━━ RECORDS SUPPLIED ━━

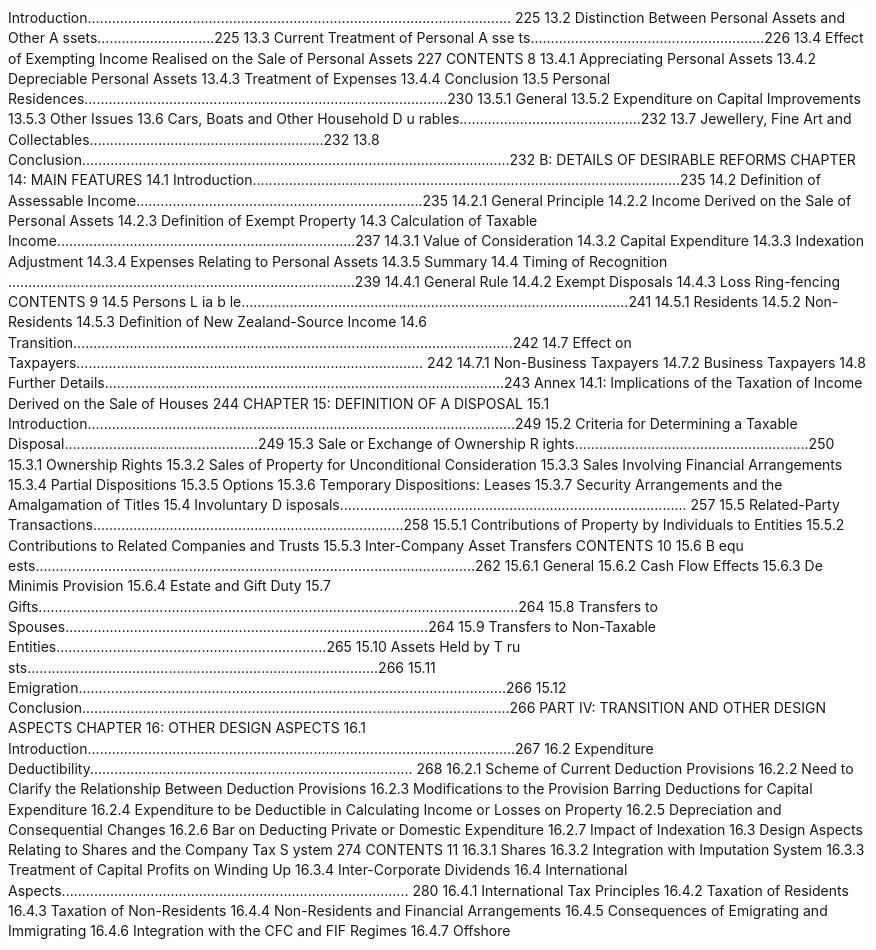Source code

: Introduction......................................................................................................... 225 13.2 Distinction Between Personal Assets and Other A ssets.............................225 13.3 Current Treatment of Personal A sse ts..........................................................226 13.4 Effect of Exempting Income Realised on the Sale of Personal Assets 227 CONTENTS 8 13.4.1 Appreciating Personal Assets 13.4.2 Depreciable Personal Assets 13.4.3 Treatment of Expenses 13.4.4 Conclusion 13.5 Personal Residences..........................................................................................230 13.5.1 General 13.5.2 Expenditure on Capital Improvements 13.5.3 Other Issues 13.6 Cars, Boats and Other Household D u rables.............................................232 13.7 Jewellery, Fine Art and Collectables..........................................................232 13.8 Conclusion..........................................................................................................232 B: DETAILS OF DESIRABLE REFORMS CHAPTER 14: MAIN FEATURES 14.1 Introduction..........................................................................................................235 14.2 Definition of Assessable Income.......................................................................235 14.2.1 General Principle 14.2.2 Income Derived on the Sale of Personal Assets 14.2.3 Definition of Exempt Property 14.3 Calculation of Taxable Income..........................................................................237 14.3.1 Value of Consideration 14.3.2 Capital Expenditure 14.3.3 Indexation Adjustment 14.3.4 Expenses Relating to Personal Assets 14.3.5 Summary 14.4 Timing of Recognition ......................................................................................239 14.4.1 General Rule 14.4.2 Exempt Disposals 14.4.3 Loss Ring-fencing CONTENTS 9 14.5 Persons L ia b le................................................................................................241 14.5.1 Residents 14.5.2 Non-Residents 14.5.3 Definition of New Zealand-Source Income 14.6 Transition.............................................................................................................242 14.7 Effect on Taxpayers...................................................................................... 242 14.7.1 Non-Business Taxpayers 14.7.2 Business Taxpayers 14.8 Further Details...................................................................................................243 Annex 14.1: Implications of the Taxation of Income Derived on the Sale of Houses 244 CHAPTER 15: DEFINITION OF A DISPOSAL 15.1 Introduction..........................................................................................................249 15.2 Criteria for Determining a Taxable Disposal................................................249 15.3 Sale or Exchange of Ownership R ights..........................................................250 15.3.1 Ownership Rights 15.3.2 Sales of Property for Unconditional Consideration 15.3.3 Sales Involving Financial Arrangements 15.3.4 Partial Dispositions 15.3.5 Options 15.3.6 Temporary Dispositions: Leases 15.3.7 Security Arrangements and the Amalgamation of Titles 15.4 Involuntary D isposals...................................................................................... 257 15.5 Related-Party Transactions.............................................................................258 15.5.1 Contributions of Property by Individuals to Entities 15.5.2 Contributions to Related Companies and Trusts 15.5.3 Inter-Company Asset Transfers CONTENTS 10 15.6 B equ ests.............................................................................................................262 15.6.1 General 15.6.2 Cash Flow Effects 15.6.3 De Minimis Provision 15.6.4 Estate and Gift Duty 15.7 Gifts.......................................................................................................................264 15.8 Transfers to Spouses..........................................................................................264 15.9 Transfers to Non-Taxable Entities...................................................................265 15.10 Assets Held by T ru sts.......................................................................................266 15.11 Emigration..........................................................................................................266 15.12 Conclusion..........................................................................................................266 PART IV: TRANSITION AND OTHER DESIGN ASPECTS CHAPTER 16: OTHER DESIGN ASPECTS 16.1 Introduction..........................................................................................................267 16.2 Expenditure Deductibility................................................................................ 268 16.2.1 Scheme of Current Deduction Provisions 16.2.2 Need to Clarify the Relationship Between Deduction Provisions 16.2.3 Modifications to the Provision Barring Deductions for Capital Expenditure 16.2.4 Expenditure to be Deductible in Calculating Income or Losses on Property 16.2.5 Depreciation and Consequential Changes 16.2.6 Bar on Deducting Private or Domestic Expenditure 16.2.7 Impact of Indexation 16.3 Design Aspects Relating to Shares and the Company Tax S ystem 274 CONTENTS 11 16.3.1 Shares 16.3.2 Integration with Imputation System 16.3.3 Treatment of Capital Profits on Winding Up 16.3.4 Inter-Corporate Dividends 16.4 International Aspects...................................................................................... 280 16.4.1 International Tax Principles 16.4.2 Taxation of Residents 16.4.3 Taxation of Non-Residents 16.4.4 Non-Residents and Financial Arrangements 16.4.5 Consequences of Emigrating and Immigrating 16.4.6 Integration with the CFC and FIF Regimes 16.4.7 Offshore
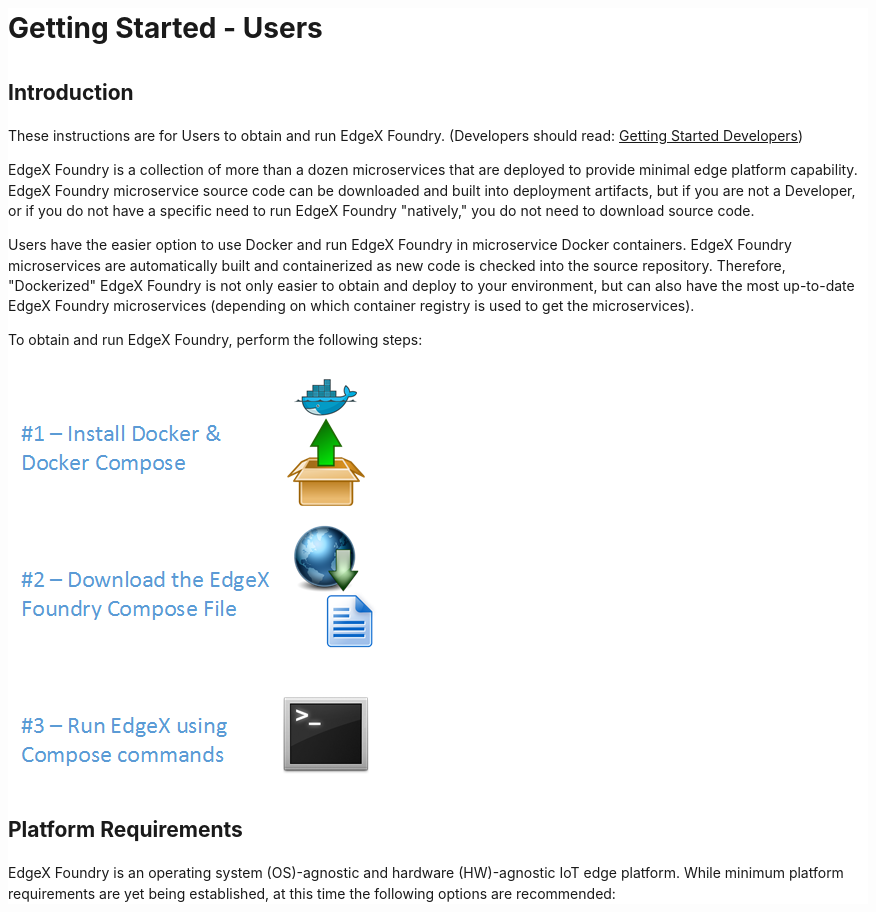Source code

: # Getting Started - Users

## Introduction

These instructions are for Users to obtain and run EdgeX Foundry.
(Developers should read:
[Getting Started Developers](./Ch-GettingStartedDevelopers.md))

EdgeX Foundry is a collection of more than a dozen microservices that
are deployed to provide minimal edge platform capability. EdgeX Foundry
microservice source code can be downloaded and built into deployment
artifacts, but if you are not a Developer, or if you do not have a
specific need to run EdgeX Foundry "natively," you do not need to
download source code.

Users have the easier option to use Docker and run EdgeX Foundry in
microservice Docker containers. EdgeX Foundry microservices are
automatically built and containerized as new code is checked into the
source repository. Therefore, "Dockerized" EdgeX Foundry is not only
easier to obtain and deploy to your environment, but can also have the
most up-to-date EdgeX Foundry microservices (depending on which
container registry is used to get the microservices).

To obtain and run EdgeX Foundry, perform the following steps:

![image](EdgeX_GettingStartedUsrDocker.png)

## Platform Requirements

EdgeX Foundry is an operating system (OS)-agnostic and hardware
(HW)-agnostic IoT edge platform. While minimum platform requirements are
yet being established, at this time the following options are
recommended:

━━━

## WORK TO COMPLETE
The records above are to be copied exactly, with no pictures carried over.

## EXERCISE RESULT
Source code

: Introduction......................................................................................................... 225 13.2 Distinction Between Personal Assets and Other A ssets.............................225 13.3 Current Treatment of Personal A sse ts..........................................................226 13.4 Effect of Exempting Income Realised on the Sale of Personal Assets 227 CONTENTS 8 13.4.1 Appreciating Personal Assets 13.4.2 Depreciable Personal Assets 13.4.3 Treatment of Expenses 13.4.4 Conclusion 13.5 Personal Residences..........................................................................................230 13.5.1 General 13.5.2 Expenditure on Capital Improvements 13.5.3 Other Issues 13.6 Cars, Boats and Other Household D u rables.............................................232 13.7 Jewellery, Fine Art and Collectables..........................................................232 13.8 Conclusion..........................................................................................................232 B: DETAILS OF DESIRABLE REFORMS CHAPTER 14: MAIN FEATURES 14.1 Introduction..........................................................................................................235 14.2 Definition of Assessable Income.......................................................................235 14.2.1 General Principle 14.2.2 Income Derived on the Sale of Personal Assets 14.2.3 Definition of Exempt Property 14.3 Calculation of Taxable Income..........................................................................237 14.3.1 Value of Consideration 14.3.2 Capital Expenditure 14.3.3 Indexation Adjustment 14.3.4 Expenses Relating to Personal Assets 14.3.5 Summary 14.4 Timing of Recognition ......................................................................................239 14.4.1 General Rule 14.4.2 Exempt Disposals 14.4.3 Loss Ring-fencing CONTENTS 9 14.5 Persons L ia b le................................................................................................241 14.5.1 Residents 14.5.2 Non-Residents 14.5.3 Definition of New Zealand-Source Income 14.6 Transition.............................................................................................................242 14.7 Effect on Taxpayers...................................................................................... 242 14.7.1 Non-Business Taxpayers 14.7.2 Business Taxpayers 14.8 Further Details...................................................................................................243 Annex 14.1: Implications of the Taxation of Income Derived on the Sale of Houses 244 CHAPTER 15: DEFINITION OF A DISPOSAL 15.1 Introduction..........................................................................................................249 15.2 Criteria for Determining a Taxable Disposal................................................249 15.3 Sale or Exchange of Ownership R ights..........................................................250 15.3.1 Ownership Rights 15.3.2 Sales of Property for Unconditional Consideration 15.3.3 Sales Involving Financial Arrangements 15.3.4 Partial Dispositions 15.3.5 Options 15.3.6 Temporary Dispositions: Leases 15.3.7 Security Arrangements and the Amalgamation of Titles 15.4 Involuntary D isposals...................................................................................... 257 15.5 Related-Party Transactions.............................................................................258 15.5.1 Contributions of Property by Individuals to Entities 15.5.2 Contributions to Related Companies and Trusts 15.5.3 Inter-Company Asset Transfers CONTENTS 10 15.6 B equ ests.............................................................................................................262 15.6.1 General 15.6.2 Cash Flow Effects 15.6.3 De Minimis Provision 15.6.4 Estate and Gift Duty 15.7 Gifts.......................................................................................................................264 15.8 Transfers to Spouses..........................................................................................264 15.9 Transfers to Non-Taxable Entities...................................................................265 15.10 Assets Held by T ru sts.......................................................................................266 15.11 Emigration..........................................................................................................266 15.12 Conclusion..........................................................................................................266 PART IV: TRANSITION AND OTHER DESIGN ASPECTS CHAPTER 16: OTHER DESIGN ASPECTS 16.1 Introduction..........................................................................................................267 16.2 Expenditure Deductibility................................................................................ 268 16.2.1 Scheme of Current Deduction Provisions 16.2.2 Need to Clarify the Relationship Between Deduction Provisions 16.2.3 Modifications to the Provision Barring Deductions for Capital Expenditure 16.2.4 Expenditure to be Deductible in Calculating Income or Losses on Property 16.2.5 Depreciation and Consequential Changes 16.2.6 Bar on Deducting Private or Domestic Expenditure 16.2.7 Impact of Indexation 16.3 Design Aspects Relating to Shares and the Company Tax S ystem 274 CONTENTS 11 16.3.1 Shares 16.3.2 Integration with Imputation System 16.3.3 Treatment of Capital Profits on Winding Up 16.3.4 Inter-Corporate Dividends 16.4 International Aspects...................................................................................... 280 16.4.1 International Tax Principles 16.4.2 Taxation of Residents 16.4.3 Taxation of Non-Residents 16.4.4 Non-Residents and Financial Arrangements 16.4.5 Consequences of Emigrating and Immigrating 16.4.6 Integration with the CFC and FIF Regimes 16.4.7 Offshore
Source code

: # Getting Started - Users

## Introduction

These instructions are for Users to obtain and run EdgeX Foundry.
(Developers should read:
[Getting Started Developers](./Ch-GettingStartedDevelopers.md))

EdgeX Foundry is a collection of more than a dozen microservices that
are deployed to provide minimal edge platform capability. EdgeX Foundry
microservice source code can be downloaded and built into deployment
artifacts, but if you are not a Developer, or if you do not have a
specific need to run EdgeX Foundry "natively," you do not need to
download source code.

Users have the easier option to use Docker and run EdgeX Foundry in
microservice Docker containers. EdgeX Foundry microservices are
automatically built and containerized as new code is checked into the
source repository. Therefore, "Dockerized" EdgeX Foundry is not only
easier to obtain and deploy to your environment, but can also have the
most up-to-date EdgeX Foundry microservices (depending on which
container registry is used to get the microservices).

To obtain and run EdgeX Foundry, perform the following steps:

![image](EdgeX_GettingStartedUsrDocker.png)

## Platform Requirements

EdgeX Foundry is an operating system (OS)-agnostic and hardware
(HW)-agnostic IoT edge platform. While minimum platform requirements are
yet being established, at this time the following options are
recommended:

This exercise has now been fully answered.